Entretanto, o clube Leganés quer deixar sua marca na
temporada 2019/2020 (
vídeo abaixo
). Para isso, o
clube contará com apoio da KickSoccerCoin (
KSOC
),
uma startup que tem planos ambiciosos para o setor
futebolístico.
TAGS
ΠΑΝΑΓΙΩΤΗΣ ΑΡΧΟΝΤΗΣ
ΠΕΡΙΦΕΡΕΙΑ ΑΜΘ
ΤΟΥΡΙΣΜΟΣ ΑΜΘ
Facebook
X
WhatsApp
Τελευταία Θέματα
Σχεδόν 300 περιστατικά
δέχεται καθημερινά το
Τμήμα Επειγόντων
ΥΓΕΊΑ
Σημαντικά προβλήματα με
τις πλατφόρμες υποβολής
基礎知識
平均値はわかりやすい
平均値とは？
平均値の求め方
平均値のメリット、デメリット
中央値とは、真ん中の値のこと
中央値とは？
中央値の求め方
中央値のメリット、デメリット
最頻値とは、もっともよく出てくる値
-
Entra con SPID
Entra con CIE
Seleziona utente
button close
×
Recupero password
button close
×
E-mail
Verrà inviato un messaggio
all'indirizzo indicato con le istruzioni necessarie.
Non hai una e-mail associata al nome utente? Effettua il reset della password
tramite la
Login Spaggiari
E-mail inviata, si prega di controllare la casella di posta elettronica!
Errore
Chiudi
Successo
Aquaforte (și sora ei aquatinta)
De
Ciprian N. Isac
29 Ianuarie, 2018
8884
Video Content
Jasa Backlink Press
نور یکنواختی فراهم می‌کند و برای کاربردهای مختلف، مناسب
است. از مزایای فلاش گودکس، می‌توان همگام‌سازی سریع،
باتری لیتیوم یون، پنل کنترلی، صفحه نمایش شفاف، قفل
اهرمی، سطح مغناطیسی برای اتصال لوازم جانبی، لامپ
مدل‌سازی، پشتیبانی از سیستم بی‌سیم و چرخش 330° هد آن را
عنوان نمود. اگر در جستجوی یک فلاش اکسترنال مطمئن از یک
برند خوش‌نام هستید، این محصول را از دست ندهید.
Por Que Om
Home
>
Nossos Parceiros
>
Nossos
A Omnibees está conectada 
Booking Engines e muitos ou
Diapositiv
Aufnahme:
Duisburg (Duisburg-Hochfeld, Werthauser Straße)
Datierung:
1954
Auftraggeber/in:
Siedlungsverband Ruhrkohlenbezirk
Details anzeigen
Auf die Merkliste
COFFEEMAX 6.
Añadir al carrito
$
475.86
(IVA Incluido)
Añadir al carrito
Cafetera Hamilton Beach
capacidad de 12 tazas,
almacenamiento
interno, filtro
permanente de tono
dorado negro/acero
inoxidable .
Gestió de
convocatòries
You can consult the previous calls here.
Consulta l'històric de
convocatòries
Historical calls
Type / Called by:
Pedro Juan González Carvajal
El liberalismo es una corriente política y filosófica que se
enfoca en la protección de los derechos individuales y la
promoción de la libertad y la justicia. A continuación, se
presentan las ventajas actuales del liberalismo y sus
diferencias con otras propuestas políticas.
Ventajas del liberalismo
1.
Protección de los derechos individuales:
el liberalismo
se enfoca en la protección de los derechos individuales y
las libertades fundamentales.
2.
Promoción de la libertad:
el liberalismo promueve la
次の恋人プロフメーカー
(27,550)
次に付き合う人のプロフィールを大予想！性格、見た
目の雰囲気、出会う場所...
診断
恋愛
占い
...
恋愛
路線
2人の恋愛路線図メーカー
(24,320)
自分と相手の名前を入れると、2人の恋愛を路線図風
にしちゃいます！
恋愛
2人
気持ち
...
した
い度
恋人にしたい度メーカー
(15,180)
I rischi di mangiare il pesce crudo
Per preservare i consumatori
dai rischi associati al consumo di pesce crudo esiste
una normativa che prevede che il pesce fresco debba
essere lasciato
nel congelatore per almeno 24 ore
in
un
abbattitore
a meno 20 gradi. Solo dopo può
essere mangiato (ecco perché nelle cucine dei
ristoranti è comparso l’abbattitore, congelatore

# Required action
Rewrite every line of the entries above as one numbered list, leaving out any blank lines.

# Completed task
1. Entretanto, o clube Leganés quer deixar sua marca na
2. temporada 2019/2020 (
3. vídeo abaixo
4. ). Para isso, o
5. clube contará com apoio da KickSoccerCoin (
6. KSOC
7. ),
8. uma startup que tem planos ambiciosos para o setor
9. futebolístico.
10. TAGS
11. ΠΑΝΑΓΙΩΤΗΣ ΑΡΧΟΝΤΗΣ
12. ΠΕΡΙΦΕΡΕΙΑ ΑΜΘ
13. ΤΟΥΡΙΣΜΟΣ ΑΜΘ
14. Facebook
15. X
16. WhatsApp
17. Τελευταία Θέματα
18. Σχεδόν 300 περιστατικά
19. δέχεται καθημερινά το
20. Τμήμα Επειγόντων
21. ΥΓΕΊΑ
22. Σημαντικά προβλήματα με
23. τις πλατφόρμες υποβολής
24. 基礎知識
25. 平均値はわかりやすい
26. 平均値とは？
27. 平均値の求め方
28. 平均値のメリット、デメリット
29. 中央値とは、真ん中の値のこと
30. 中央値とは？
31. 中央値の求め方
32. 中央値のメリット、デメリット
33. 最頻値とは、もっともよく出てくる値
34. -
35. Entra con SPID
36. Entra con CIE
37. Seleziona utente
38. button close
39. ×
40. Recupero password
41. button close
42. ×
43. E-mail
44. Verrà inviato un messaggio
45. all'indirizzo indicato con le istruzioni necessarie.
46. Non hai una e-mail associata al nome utente? Effettua il reset della password
47. tramite la
48. Login Spaggiari
49. E-mail inviata, si prega di controllare la casella di posta elettronica!
50. Errore
51. Chiudi
52. Successo
53. Aquaforte (și sora ei aquatinta)
54. De
55. Ciprian N. Isac
56. 29 Ianuarie, 2018
57. 8884
58. Video Content
59. Jasa Backlink Press
60. نور یکنواختی فراهم می‌کند و برای کاربردهای مختلف، مناسب
61. است. از مزایای فلاش گودکس، می‌توان همگام‌سازی سریع،
62. باتری لیتیوم یون، پنل کنترلی، صفحه نمایش شفاف، قفل
63. اهرمی، سطح مغناطیسی برای اتصال لوازم جانبی، لامپ
64. مدل‌سازی، پشتیبانی از سیستم بی‌سیم و چرخش 330° هد آن را
65. عنوان نمود. اگر در جستجوی یک فلاش اکسترنال مطمئن از یک
66. برند خوش‌نام هستید، این محصول را از دست ندهید.
67. Por Que Om
68. Home
69. >
70. Nossos Parceiros
71. >
72. Nossos
73. A Omnibees está conectada 
74. Booking Engines e muitos ou
75. Diapositiv
76. Aufnahme:
77. Duisburg (Duisburg-Hochfeld, Werthauser Straße)
78. Datierung:
79. 1954
80. Auftraggeber/in:
81. Siedlungsverband Ruhrkohlenbezirk
82. Details anzeigen
83. Auf die Merkliste
84. COFFEEMAX 6.
85. Añadir al carrito
86. $
87. 475.86
88. (IVA Incluido)
89. Añadir al carrito
90. Cafetera Hamilton Beach
91. capacidad de 12 tazas,
92. almacenamiento
93. interno, filtro
94. permanente de tono
95. dorado negro/acero
96. inoxidable .
97. Gestió de
98. convocatòries
99. You can consult the previous calls here.
100. Consulta l'històric de
101. convocatòries
102. Historical calls
103. Type / Called by:
104. Pedro Juan González Carvajal
105. El liberalismo es una corriente política y filosófica que se
106. enfoca en la protección de los derechos individuales y la
107. promoción de la libertad y la justicia. A continuación, se
108. presentan las ventajas actuales del liberalismo y sus
109. diferencias con otras propuestas políticas.
110. Ventajas del liberalismo
111. 1.
112. Protección de los derechos individuales:
113. el liberalismo
114. se enfoca en la protección de los derechos individuales y
115. las libertades fundamentales.
116. 2.
117. Promoción de la libertad:
118. el liberalismo promueve la
119. 次の恋人プロフメーカー
120. (27,550)
121. 次に付き合う人のプロフィールを大予想！性格、見た
122. 目の雰囲気、出会う場所...
123. 診断
124. 恋愛
125. 占い
126. ...
127. 恋愛
128. 路線
129. 2人の恋愛路線図メーカー
130. (24,320)
131. 自分と相手の名前を入れると、2人の恋愛を路線図風
132. にしちゃいます！
133. 恋愛
134. 2人
135. 気持ち
136. ...
137. した
138. い度
139. 恋人にしたい度メーカー
140. (15,180)
141. I rischi di mangiare il pesce crudo
142. Per preservare i consumatori
143. dai rischi associati al consumo di pesce crudo esiste
144. una normativa che prevede che il pesce fresco debba
145. essere lasciato
146. nel congelatore per almeno 24 ore
147. in
148. un
149. abbattitore
150. a meno 20 gradi. Solo dopo può
151. essere mangiato (ecco perché nelle cucine dei
152. ristoranti è comparso l’abbattitore, congelatore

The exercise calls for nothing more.